→ **Problem set**:
1) In the R market-share analysis, what alpha level are the p-values compared against?
2) Rewrite the entries with "Quick view" replaced by "Preview" everywhere, leaving all else unchanged.

→ **Source text**:
━━━━

I then created a new dataframe where we aggregated the total departures, seats and passengers per airline per route. This is because the data is given to us per airline per route PER MONTH, so i had to add all the months together. I then decided to continue my analysis using only passengers, and not seats, since paying passengers are what make the airlines money, so you will not see any more usage of seats.

yearly_summary <- iad %>%
  group_by(DEST_CITY_NAME, CARRIER_NAME) %>%
  summarize(
    total_departures = sum(DEPARTURES_PERFORMED),
    total_seats = sum(SEATS),
    total_passengers = sum(PASSENGERS),
    .groups = 'drop' # THis removes the grouping structure from the result
  )

I then created another dataframe to calculate the total passengers my route, regardless of airline.

route_totals <- yearly_summary %>%
  group_by(DEST_CITY_NAME) %>%
  summarize(
    route_total_passengers = sum(total_passengers),
    .groups = 'drop'
  )

Here we calculate each airlines “market share” on each route by calculating what percentage of the passengers carried on that route was by each airline.

market_share <- yearly_summary %>%
  left_join(route_totals, by = "DEST_CITY_NAME") %>%
  mutate(
    market_share = (total_passengers / route_total_passengers) * 100
  ) #FILTER OUT LOWER DEPARTURE NUMBERS

Here I do the statistical analysis. Our hypothesis is that for routes with multiple airlines serving them, the share of seats should be evenly distributed among the airlines. Basically, I am assuming there is proper “competition” on every route. We first group by the destination, then calculate how many airlines so we know what our “ideal” market share is. If we find a route has only 1 airlines, we cannot do a chi-squared test and we ignore, setting the chi-squared test and p-value to NA as to not confuse or skew our data. I have also put in an edge case for 0 airlines on a route for robustness but that would not be reported in the data.

chi_squared_results <- market_share %>%
  group_by(DEST_CITY_NAME) %>%
  nest() %>%
  mutate(
    chi_squared_test = map(data, function(df) {
      observed <- df$total_passengers
      num_airlines <- length(observed)
      if (num_airlines > 1) { 
        test_result <- chisq.test(observed, p = rep(1/num_airlines, num_airlines))
        tibble(statistic = test_result$statistic,
               p.value = test_result$p.value,
               Notes = test_result$method)
      } else if (num_airlines == 1) {
        tibble(statistic = NA, p.value = NA, method = "Only one airline on this route")
      } else {
        tibble(statistic = NA, p.value = NA, method = "No airlines on this route")
      }
    })
  ) %>%
  unnest_wider(chi_squared_test) %>%
  select(DEST_CITY_NAME, statistic, p.value, Notes)

I then compared each p-value versus an alpha of 0.05 to determine if routes had higher p values, meaning they supported our hypothesis that the market share would be even. If the p-value was lower, that means that on that route we can reject the null hypothesis that the market share is evenly distributed.

━━━━

→ **Recorded data**:
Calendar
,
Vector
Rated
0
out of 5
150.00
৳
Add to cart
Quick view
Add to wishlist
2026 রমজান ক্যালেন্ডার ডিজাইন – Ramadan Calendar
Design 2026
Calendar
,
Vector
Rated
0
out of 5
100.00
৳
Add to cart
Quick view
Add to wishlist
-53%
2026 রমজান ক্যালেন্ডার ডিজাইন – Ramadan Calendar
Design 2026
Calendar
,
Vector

━━━━

→ **Answers to each task**:
1) 0.05

2)
Calendar
,
Vector
Rated
0
out of 5
150.00
৳
Add to cart
Preview
Add to wishlist
2026 রমজান ক্যালেন্ডার ডিজাইন – Ramadan Calendar
Design 2026
Calendar
,
Vector
Rated
0
out of 5
100.00
৳
Add to cart
Preview
Add to wishlist
-53%
2026 রমজান ক্যালেন্ডার ডিজাইন – Ramadan Calendar
Design 2026
Calendar
,
Vector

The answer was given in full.